■ **Text block**
Wife and model of Auguste Renoir, 1859-1915

Aline Victorine Charigot (23 May 1859 – 27 June 1915) was a model for Auguste Renoir and later became his wife while continuing to model for him and then caring for him when he became disabled. She is pictured in many of his paintings over very many years, most famously in the early 1880s Luncheon of the Boating Party (where she is the woman on the left with the little dog), and Blonde Bather. They had three children together, two of whom, Pierre and Jean, went on to have distinguished careers in film, and the third, Claude, became a ceramic artist. Pierre had a son Claude who became a well-known cinematographer. She predeceased her elderly husband.

■ **Given information**
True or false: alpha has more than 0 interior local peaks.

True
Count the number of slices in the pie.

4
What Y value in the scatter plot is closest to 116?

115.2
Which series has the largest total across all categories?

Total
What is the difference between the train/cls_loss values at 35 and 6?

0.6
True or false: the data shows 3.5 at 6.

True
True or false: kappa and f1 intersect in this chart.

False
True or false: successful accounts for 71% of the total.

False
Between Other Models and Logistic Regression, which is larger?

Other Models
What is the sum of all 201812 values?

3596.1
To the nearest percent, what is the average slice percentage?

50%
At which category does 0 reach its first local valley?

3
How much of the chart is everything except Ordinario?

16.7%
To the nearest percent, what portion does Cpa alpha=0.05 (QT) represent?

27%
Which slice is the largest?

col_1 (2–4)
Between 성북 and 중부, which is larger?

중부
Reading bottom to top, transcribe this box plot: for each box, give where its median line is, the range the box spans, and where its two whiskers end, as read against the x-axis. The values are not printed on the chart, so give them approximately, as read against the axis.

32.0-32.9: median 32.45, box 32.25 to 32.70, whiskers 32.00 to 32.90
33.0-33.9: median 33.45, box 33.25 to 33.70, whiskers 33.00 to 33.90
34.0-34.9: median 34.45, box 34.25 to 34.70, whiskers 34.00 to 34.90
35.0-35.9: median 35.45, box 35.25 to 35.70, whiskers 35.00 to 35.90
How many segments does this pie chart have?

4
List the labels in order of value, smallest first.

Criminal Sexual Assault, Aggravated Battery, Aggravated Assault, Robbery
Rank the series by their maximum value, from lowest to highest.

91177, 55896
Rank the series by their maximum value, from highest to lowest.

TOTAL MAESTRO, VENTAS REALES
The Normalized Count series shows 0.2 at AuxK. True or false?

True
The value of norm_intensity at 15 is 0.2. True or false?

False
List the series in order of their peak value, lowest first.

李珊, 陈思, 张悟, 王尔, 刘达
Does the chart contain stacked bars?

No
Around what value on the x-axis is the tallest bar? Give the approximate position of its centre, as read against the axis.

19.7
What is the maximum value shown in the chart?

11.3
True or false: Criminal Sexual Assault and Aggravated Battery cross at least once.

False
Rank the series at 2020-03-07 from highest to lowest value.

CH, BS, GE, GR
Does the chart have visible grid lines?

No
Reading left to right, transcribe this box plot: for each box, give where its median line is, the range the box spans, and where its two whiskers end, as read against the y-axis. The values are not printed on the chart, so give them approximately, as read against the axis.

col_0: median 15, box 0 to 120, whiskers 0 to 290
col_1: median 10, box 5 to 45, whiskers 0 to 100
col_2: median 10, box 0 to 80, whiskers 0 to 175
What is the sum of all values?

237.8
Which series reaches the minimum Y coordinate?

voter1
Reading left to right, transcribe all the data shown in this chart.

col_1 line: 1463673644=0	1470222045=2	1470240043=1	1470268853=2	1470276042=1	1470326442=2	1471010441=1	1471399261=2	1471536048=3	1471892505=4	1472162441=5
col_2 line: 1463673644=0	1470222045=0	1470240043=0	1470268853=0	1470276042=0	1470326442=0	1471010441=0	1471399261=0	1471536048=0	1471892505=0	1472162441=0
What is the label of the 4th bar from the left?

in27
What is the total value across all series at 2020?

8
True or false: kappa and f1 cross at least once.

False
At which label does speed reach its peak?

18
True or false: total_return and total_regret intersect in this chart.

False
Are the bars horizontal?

■ **Problem A**
Restate the passage on Aline Charigot between "Aline Victorine Charigot" and "her elderly husband.", inclusive, changing "ceramic artist" to "potter".
■ **Problem B**
Continue the account of Aline Charigot from its final sentence.

■ **Answer section A**
Aline Victorine Charigot (23 May 1859 – 27 June 1915) was a model for Auguste Renoir and later became his wife while continuing to model for him and then caring for him when he became disabled. She is pictured in many of his paintings over very many years, most famously in the early 1880s Luncheon of the Boating Party (where she is the woman on the left with the little dog), and Blonde Bather. They had three children together, two of whom, Pierre and Jean, went on to have distinguished careers in film, and the third, Claude, became a potter. Pierre had a son Claude who became a well-known cinematographer. She predeceased her elderly husband.

■ **Answer section B**
==Biography==
Aline Charigot was born on 23 May 1859 to a farming family who cultivated grapes in Essoyes in the department of Aube, France. (Note: Her dates of birth and death are variously reported. For her birth 23 May seems agreed and 1860 is usually reported whereas her gravestone says 1859. Her date of death is most commonly given as 27 June rather than 15 June but it seems agreed she died in 1915.) When she was still a baby her father went to America and her mother moved away leaving Aline to be looked after by her aunt and uncle. She received little education. In 1874, she followed her mother to Montmartre, Paris, where she worked as a dressmaker. In about 1880 she met Auguste Renoir, when she was twenty and he nearly forty, and started modelling for him. She gave birth to their first son, Pierre, in 1885 and they married in Paris on 14 April 1890. They had two other sons, Jean born 1894 and Claude born 1901.

From 1888, the couple spent progressively more time living in Essoyes, buying a house there in 1896. In 1903, they moved to Cagnes-sur-Mer, building a new house there, Les Collettes, between 1905 and 1909.

Pierre became a prominent stage and film actor; Jean became a famous film auteur, actor, and author; and Claude became a ceramic artist. Pierre had a son Claude (Aline and Auguste's grandson) who became the well-known cinematographer.

After Claude's birth she developed diabetes but hid this from her husband. Pierre and Jean were drafted into the army in World War I and both were injured, Jean badly so. Aline died from a heart attack in Nice on 27 June 1915 after a hospital visit to Jean so predeceasing her elderly and disabled husband by four years. She was buried in the south of France and then her remains were moved to Essoyes to be alongside her mother.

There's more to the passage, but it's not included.